Sinha Rituparna, Samaddar Sandip, De Rajat K
Department of Information Technology, Heritage Institute Of Technology, Kolkata, West Bengal, India.
Department of Computer Science and Engineering, Heritage Institute Of Technology, Kolkata, West Bengal, India.
PLoS One. 2015 Aug 20;10(8):e0135895. doi: 10.1371/journal.pone.0135895. eCollection 2015.
Copy number variation (CNV) is a form of structural alteration in the mammalian DNA sequence, which are associated with many complex neurological diseases as well as cancer. The development of next generation sequencing (NGS) technology provides us a new dimension towards detection of genomic locations with copy number variations. Here we develop an algorithm for detecting CNVs, which is based on depth of coverage data generated by NGS technology. In this work, we have used a novel way to represent the read count data as a two dimensional geometrical point. A key aspect of detecting the regions with CNVs, is to devise a proper segmentation algorithm that will distinguish the genomic locations having a significant difference in read count data. We have designed a new segmentation approach in this context, using convex hull algorithm on the geometrical representation of read count data. To our knowledge, most algorithms have used a single distribution model of read count data, but here in our approach, we have considered the read count data to follow two different distribution models independently, which adds to the robustness of detection of CNVs. In addition, our algorithm calls CNVs based on the multiple sample analysis approach resulting in a low false discovery rate with high precision.

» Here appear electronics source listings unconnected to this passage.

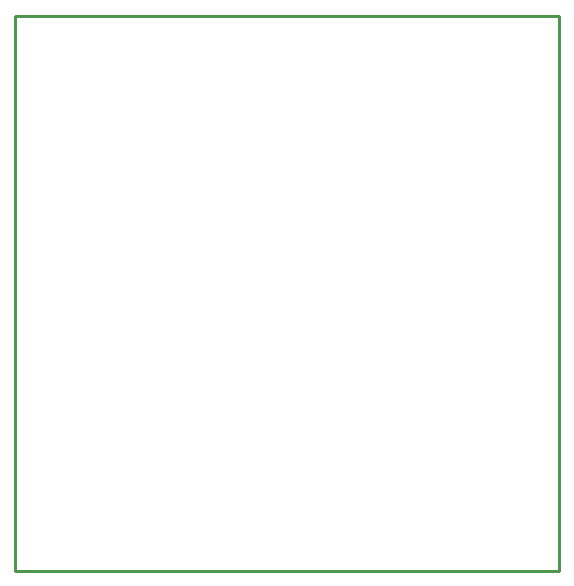
<source format=gbr>
G04 EAGLE Gerber RS-274X export*
G75*
%MOMM*%
%FSLAX34Y34*%
%LPD*%
%IN*%
%IPPOS*%
%AMOC8*
5,1,8,0,0,1.08239X$1,22.5*%
G01*
%ADD10C,0.254000*%


D10*
X273050Y120650D02*
X733300Y120650D01*
X733300Y590450D01*
X273050Y590450D01*
X273050Y120650D01*
M02*

</source>
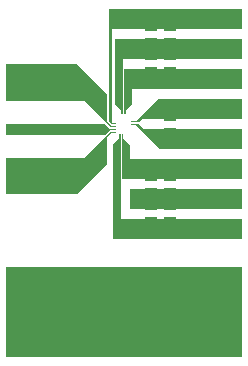
<source format=gbr>
%FSLAX44Y44*%
%MOMM*%
%ADD10R,1.0000X1.0000*%
%ADD11C,5.0000*%
%ADD12R,0.2000X0.2000*%
%LPD*%
G36*
G01*
X00002000Y00002000D02*
X00202000Y00002000D01*
X00202000Y00078600D01*
X00002000Y00078600D01*
X00002000Y00002000D01*
X00002000Y00002000D01*
D02*
G37*
G36*
G01*
X00152000Y00119200D02*
X00099050Y00119200D01*
X00099050Y00190900D01*
X00098050Y00190900D01*
X00098050Y00187350D01*
X00092774Y00182074D01*
X00092774Y00101797D01*
X00152000Y00101797D01*
X00152000Y00119200D01*
X00152000Y00119200D01*
D02*
G37*
G36*
G01*
X00107285Y00127200D02*
X00152000Y00127200D01*
X00152000Y00144600D01*
X00107285Y00144600D01*
X00107285Y00127200D01*
X00107285Y00127200D01*
D02*
G37*
G36*
G01*
X00152000Y00170000D02*
X00106826Y00170000D01*
X00106826Y00182074D01*
X00101550Y00187350D01*
X00101550Y00190900D01*
X00100550Y00190900D01*
X00100550Y00152600D01*
X00152000Y00152600D01*
X00152000Y00170000D01*
X00152000Y00170000D01*
D02*
G37*
G36*
G01*
X00152000Y00195400D02*
X00118963Y00195400D01*
X00114963Y00199400D01*
X00108300Y00199400D01*
X00108300Y00198400D01*
X00111800Y00198400D01*
X00132200Y00178000D01*
X00152000Y00178000D01*
X00152000Y00195400D01*
X00152000Y00195400D01*
D02*
G37*
G36*
G01*
X00152000Y00220800D02*
X00130700Y00220800D01*
X00111800Y00201900D01*
X00108300Y00201900D01*
X00108300Y00200900D01*
X00114963Y00200900D01*
X00117463Y00203400D01*
X00152000Y00203400D01*
X00152000Y00220800D01*
X00152000Y00220800D01*
D02*
G37*
G36*
G01*
X00152000Y00246200D02*
X00102350Y00246200D01*
X00102350Y00207984D01*
X00103350Y00207984D01*
X00103350Y00211450D01*
X00108626Y00216726D01*
X00108626Y00228800D01*
X00152000Y00228800D01*
X00152000Y00246200D01*
X00152000Y00246200D01*
D02*
G37*
G36*
G01*
X00152000Y00271600D02*
X00094574Y00271600D01*
X00094574Y00216726D01*
X00099850Y00211450D01*
X00099850Y00207984D01*
X00100850Y00207984D01*
X00100850Y00254200D01*
X00152000Y00254200D01*
X00152000Y00271600D01*
X00152000Y00271600D01*
D02*
G37*
G36*
G01*
X00152000Y00297000D02*
X00089292Y00297000D01*
X00089292Y00202008D01*
X00091900Y00199400D01*
X00095400Y00199400D01*
X00095400Y00200400D01*
X00092700Y00200400D01*
X00091900Y00201200D01*
X00091900Y00279600D01*
X00152000Y00279600D01*
X00152000Y00297000D01*
X00152000Y00297000D01*
D02*
G37*
G36*
G01*
X00095400Y00192900D02*
X00090700Y00192900D01*
X00068200Y00170400D01*
X00062000Y00170400D01*
X00062000Y00139900D01*
X00087400Y00165300D01*
X00087400Y00188100D01*
X00091200Y00191900D01*
X00095400Y00191900D01*
X00095400Y00192900D01*
X00095400Y00192900D01*
D02*
G37*
G36*
G01*
X00095400Y00195400D02*
X00090000Y00195400D01*
X00085500Y00199900D01*
X00052000Y00199900D01*
X00052000Y00189900D01*
X00085500Y00189900D01*
X00090000Y00194400D01*
X00095400Y00194400D01*
X00095400Y00195400D01*
X00095400Y00195400D01*
D02*
G37*
G36*
G01*
X00095400Y00197900D02*
X00091200Y00197900D01*
X00087400Y00201700D01*
X00087400Y00224500D01*
X00062000Y00249900D01*
X00062000Y00219400D01*
X00068200Y00219400D01*
X00090700Y00196900D01*
X00095400Y00196900D01*
X00095400Y00197900D01*
X00095400Y00197900D01*
D02*
G37*
G36*
G01*
X00002000Y00189900D02*
X00052000Y00189900D01*
X00052000Y00199900D01*
X00002000Y00199900D01*
X00002000Y00189900D01*
X00002000Y00189900D01*
D02*
G37*
G36*
G01*
X00002000Y00219400D02*
X00062000Y00219400D01*
X00062000Y00249900D01*
X00002000Y00249900D01*
X00002000Y00219400D01*
X00002000Y00219400D01*
D02*
G37*
G36*
G01*
X00002000Y00139900D02*
X00062000Y00139900D01*
X00062000Y00170400D01*
X00002000Y00170400D01*
X00002000Y00139900D01*
X00002000Y00139900D01*
D02*
G37*
G36*
G01*
X00152000Y00279600D02*
X00202000Y00279600D01*
X00202000Y00297000D01*
X00152000Y00297000D01*
X00152000Y00279600D01*
X00152000Y00279600D01*
D02*
G37*
G36*
G01*
X00152000Y00254200D02*
X00202000Y00254200D01*
X00202000Y00271600D01*
X00152000Y00271600D01*
X00152000Y00254200D01*
X00152000Y00254200D01*
D02*
G37*
G36*
G01*
X00152000Y00228800D02*
X00202000Y00228800D01*
X00202000Y00246200D01*
X00152000Y00246200D01*
X00152000Y00228800D01*
X00152000Y00228800D01*
D02*
G37*
G36*
G01*
X00152000Y00203400D02*
X00202000Y00203400D01*
X00202000Y00220800D01*
X00152000Y00220800D01*
X00152000Y00203400D01*
X00152000Y00203400D01*
D02*
G37*
G36*
G01*
X00152000Y00178000D02*
X00202000Y00178000D01*
X00202000Y00195400D01*
X00152000Y00195400D01*
X00152000Y00178000D01*
X00152000Y00178000D01*
D02*
G37*
G36*
G01*
X00152000Y00152600D02*
X00202000Y00152600D01*
X00202000Y00170000D01*
X00152000Y00170000D01*
X00152000Y00152600D01*
X00152000Y00152600D01*
D02*
G37*
G36*
G01*
X00152000Y00127200D02*
X00202000Y00127200D01*
X00202000Y00144600D01*
X00152000Y00144600D01*
X00152000Y00127200D01*
X00152000Y00127200D01*
D02*
G37*
G36*
G01*
X00152000Y00101800D02*
X00202000Y00101800D01*
X00202000Y00119200D01*
X00152000Y00119200D01*
X00152000Y00101800D01*
X00152000Y00101800D01*
D02*
G37*
D10*
X00141000Y00115400D03*
D10*
X00141000Y00131400D03*
D11*
X00047000Y00040000D03*
D11*
X00157000Y00040000D03*
D10*
X00125000Y00115400D03*
D10*
X00125000Y00131400D03*
D10*
X00141000Y00140600D03*
D10*
X00141000Y00156600D03*
D10*
X00125000Y00140600D03*
D10*
X00125000Y00156600D03*
D10*
X00141000Y00191400D03*
D10*
X00141000Y00207400D03*
D10*
X00141000Y00242400D03*
D10*
X00141000Y00258400D03*
D10*
X00125000Y00242400D03*
D10*
X00125000Y00258400D03*
D10*
X00141000Y00267600D03*
D10*
X00141000Y00283600D03*
D10*
X00125000Y00267600D03*
D10*
X00125000Y00283600D03*
D12*
X00096000Y00181000D03*
D12*
X00104000Y00181000D03*
D12*
X00086000Y00181000D03*
D12*
X00086000Y00195000D03*
D12*
X00086000Y00207000D03*
D12*
X00117500Y00194800D03*
D12*
X00117500Y00204800D03*
D12*
X00090600Y00207000D03*
D12*
X00098600Y00217000D03*
D12*
X00104600Y00217000D03*
D12*
X00008600Y00231000D03*
D12*
X00008600Y00161000D03*
D12*
X00008600Y00195000D03*
M02*

</source>
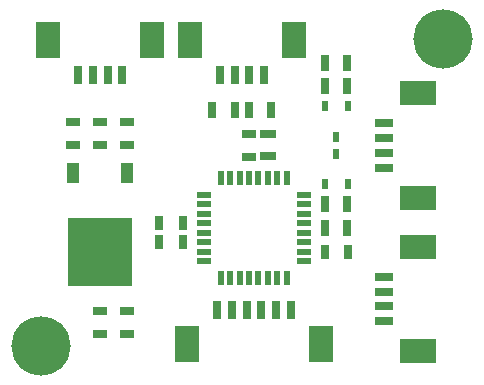
<source format=gbr>
%TF.GenerationSoftware,Altium Limited,Altium Designer,23.11.1 (41)*%
G04 Layer_Color=8388736*
%FSLAX45Y45*%
%MOMM*%
%TF.SameCoordinates,EE14C10C-1293-43E7-8F5D-FAE76E51A431*%
%TF.FilePolarity,Negative*%
%TF.FileFunction,Soldermask,Top*%
%TF.Part,Single*%
G01*
G75*
%TA.AperFunction,SMDPad,CuDef*%
%ADD34R,0.52000X1.22000*%
%ADD35R,1.22000X0.52000*%
%ADD36R,1.02000X1.77000*%
%ADD37R,5.52000X5.72000*%
%ADD38R,0.62000X0.82000*%
%ADD39R,0.72000X1.42000*%
%ADD40R,2.02000X3.02000*%
%ADD41R,0.77000X1.52000*%
%ADD42R,3.02000X2.02000*%
%ADD43R,1.52000X0.77000*%
%ADD44R,1.22000X0.77000*%
%ADD45R,0.77000X1.22000*%
%ADD46R,1.42000X0.72000*%
%TA.AperFunction,ViaPad*%
%ADD47C,5.02000*%
D34*
X9720000Y9825000D02*
D03*
X9800000D02*
D03*
X9880000D02*
D03*
X9960000D02*
D03*
X10040000D02*
D03*
X10120000D02*
D03*
X10200000D02*
D03*
X10280000D02*
D03*
Y8975000D02*
D03*
X10200000D02*
D03*
X10120000D02*
D03*
X10040000D02*
D03*
X9960000D02*
D03*
X9880000D02*
D03*
X9800000D02*
D03*
X9720000D02*
D03*
D35*
X10425000Y9680000D02*
D03*
Y9600000D02*
D03*
Y9520000D02*
D03*
Y9440000D02*
D03*
Y9360000D02*
D03*
Y9280000D02*
D03*
Y9200000D02*
D03*
Y9120000D02*
D03*
X9575000D02*
D03*
Y9200000D02*
D03*
Y9280000D02*
D03*
Y9360000D02*
D03*
Y9440000D02*
D03*
Y9520000D02*
D03*
Y9600000D02*
D03*
Y9680000D02*
D03*
D36*
X8928500Y9866500D02*
D03*
X8471500D02*
D03*
D37*
X8700000Y9200000D02*
D03*
D38*
X10800000Y9770000D02*
D03*
X10600000D02*
D03*
X10700000Y10030000D02*
D03*
X10600000Y10430000D02*
D03*
X10800000D02*
D03*
X10700000Y10170000D02*
D03*
D39*
X10793500Y9600000D02*
D03*
X10606500D02*
D03*
X9837500Y10400000D02*
D03*
X9650500D02*
D03*
X9962500D02*
D03*
X10149500D02*
D03*
X10793500Y10800000D02*
D03*
X10606500D02*
D03*
X10606499Y9400000D02*
D03*
X10793499D02*
D03*
X10606500Y10600000D02*
D03*
X10793500D02*
D03*
D40*
X10568960Y8419501D02*
D03*
X9433960D02*
D03*
X9142500Y10990000D02*
D03*
X8257500D02*
D03*
X10342500D02*
D03*
X9457500D02*
D03*
D41*
X10313960Y8709501D02*
D03*
X10063960D02*
D03*
X10188960D02*
D03*
X9938960D02*
D03*
X9688960D02*
D03*
X9813960D02*
D03*
X8762500Y10700000D02*
D03*
X8887500D02*
D03*
X8637500D02*
D03*
X8512500D02*
D03*
X9962500D02*
D03*
X10087500D02*
D03*
X9837500D02*
D03*
X9712500D02*
D03*
D42*
X11390000Y8357500D02*
D03*
Y9242500D02*
D03*
Y9657500D02*
D03*
Y10542500D02*
D03*
D43*
X11100000Y8737500D02*
D03*
Y8612500D02*
D03*
Y8862500D02*
D03*
Y8987500D02*
D03*
Y10037500D02*
D03*
Y9912500D02*
D03*
Y10162500D02*
D03*
Y10287500D02*
D03*
D44*
X8928500Y10100000D02*
D03*
Y10300000D02*
D03*
X8700000Y10100000D02*
D03*
Y10300000D02*
D03*
X8471500Y10100000D02*
D03*
Y10300000D02*
D03*
X8928500Y8700000D02*
D03*
Y8500000D02*
D03*
X8700000Y8700000D02*
D03*
Y8500000D02*
D03*
X9960000Y10000000D02*
D03*
Y10200000D02*
D03*
D45*
X9400000Y9280000D02*
D03*
X9200000D02*
D03*
X9400000Y9440000D02*
D03*
X9200000D02*
D03*
X10600000Y9200000D02*
D03*
X10800000D02*
D03*
D46*
X10120000Y10006500D02*
D03*
Y10193500D02*
D03*
D47*
X8200000Y8400000D02*
D03*
X11600000Y11000000D02*
D03*
%TF.MD5,923374cc2f285877e37f773556bee439*%
M02*

</source>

拷贝数变异(CNV)是哺乳动物DNA序列结构改变的一种形式,它与许多复杂的神经疾病以及癌症相关。新一代测序(NGS)技术的发展为我们检测存在拷贝数变异的基因组位置提供了一个新的维度。在此,我们开发了一种基于NGS技术生成的覆盖深度数据来检测CNV的算法。在这项工作中,我们采用了一种新颖的方式将读取计数数据表示为二维几何点。检测存在CNV的区域的一个关键方面是设计一种合适的分割算法,该算法将区分读取计数数据存在显著差异的基因组位置。在此背景下,我们使用凸包算法对读取计数数据的几何表示设计了一种新的分割方法。据我们所知,大多数算法使用读取计数数据的单一分布模型,但在我们的方法中,我们考虑读取计数数据独立遵循两种不同的分布模型,这增加了CNV检测的稳健性。此外,我们的算法基于多样本分析方法调用CNV,从而实现低错误发现率和高精度。